Proprio questo, negli ultimi giorni, ha creato argomento di discussione in ambito parlamentare.

Assegno unico con esclusione residenti all’estero: è violazione del diritto comunitario?

Secondo quanto emerso nelle interrogazioni parlamentari rivolte al Ministero del Lavoro,
detto ‘taglio’ andrebbe contro i principi essenziali del diritto comunitario. In particolare, per quanto attiene agli italiani residenti all’estero e nell’ambito dell’Unione europea, la norma italiana sull’assegno unico contrasterebbe con l’art. 7 del regolamento n. 883 del 2004, recante il titolo “Abolizione delle clausole di residenza“.

Proprio questo articolo indica che: “le prestazioni in denaro dovute a titolo della legislazione di uno o più Stati membri non possono essere soggette ad alcuna riduzione, modifica, sospensione, soppressione o confisca per il fatto che il beneficiario o i familiari risiedono in uno Stato membro diverso da quello in cui si trova l’istituzione debitrice“. Si tratta di parole che chiariscono benissimo qual è il punto di vista delle istituzioni comunitarie sull’argomento.

Analogamente, in riferimento a coloro che risiedono nel nostro paese, ma hanno a proprio carico familiari residenti fuori Italia, l’art. 67 del citato regolamento comunitario assegna il diritto alle prestazioni a sostegno della famiglia:

  • a favore dei familiari che risiedono in uno Stato membro differente da quello competente a versare dette prestazioni,
  • come se risiedessero in quest’ultimo Stato membro.

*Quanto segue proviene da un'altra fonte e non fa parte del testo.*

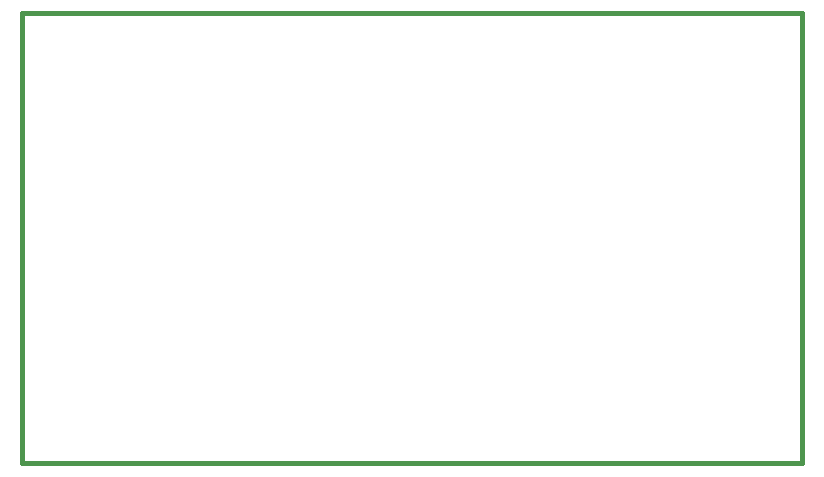
<source format=gbo>
G04 (created by PCBNEW-RS274X (2012-01-19 BZR 3256)-stable) date 20/08/2012 20:09:26*
G01*
G70*
G90*
%MOIN*%
G04 Gerber Fmt 3.4, Leading zero omitted, Abs format*
%FSLAX34Y34*%
G04 APERTURE LIST*
%ADD10C,0.006000*%
%ADD11C,0.015000*%
G04 APERTURE END LIST*
G54D10*
G54D11*
X25000Y00000D02*
X26000Y00000D01*
X25000Y15000D02*
X26000Y15000D01*
X25000Y15000D02*
X00000Y15000D01*
X26000Y00000D02*
X26000Y15000D01*
X00000Y00000D02*
X25000Y00000D01*
X00000Y15000D02*
X00000Y00000D01*
M02*

</source>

Alla luce di quanto dice il regolamento richiamato, ecco il perché delle ragioni delle recenti interrogazioni parlamentari. Le norme sull’assegno unico e universale vanno in un’altra direzione rispetto a quanto stabilito in ambito dell’Unione Europea. Anzi nel nostro meccanismo del beneficio i figli residenti in un paese straniero – non convivendo con il richiedente – non fanno parte dell’identico nucleo familiare ai fini ISEE. Conseguentemente non rilevano ai fini dell’attribuzione del contributo.

Assegno unico: le regole potrebbero cambiare?

Negli ambienti della politica interna sta emergendo l’ipotesi di riconoscere l’assegno unico e universale almeno ai cittadini italiani che vivono in un paese straniero. Essi però debbono pagare le imposte sul reddito in Italia e non debbono essere percettori di identiche prestazioni in un paese straniero.

In alternativa, c’è chi propone quanto meno di ripristinare gli ANF e le detrazioni per i figli a carico di età al di sotto dei 21 anni. Ciò al fine di mettere una pezza ad alcune norme che ultimamente sono finite nel mirino di chi ne ha rilevato un contrasto con le regole UE. Attendiamo a questo punto i prossimi sviluppi e se, e in che modo, l’Esecutivo agirà per porre un rimedio alla questione.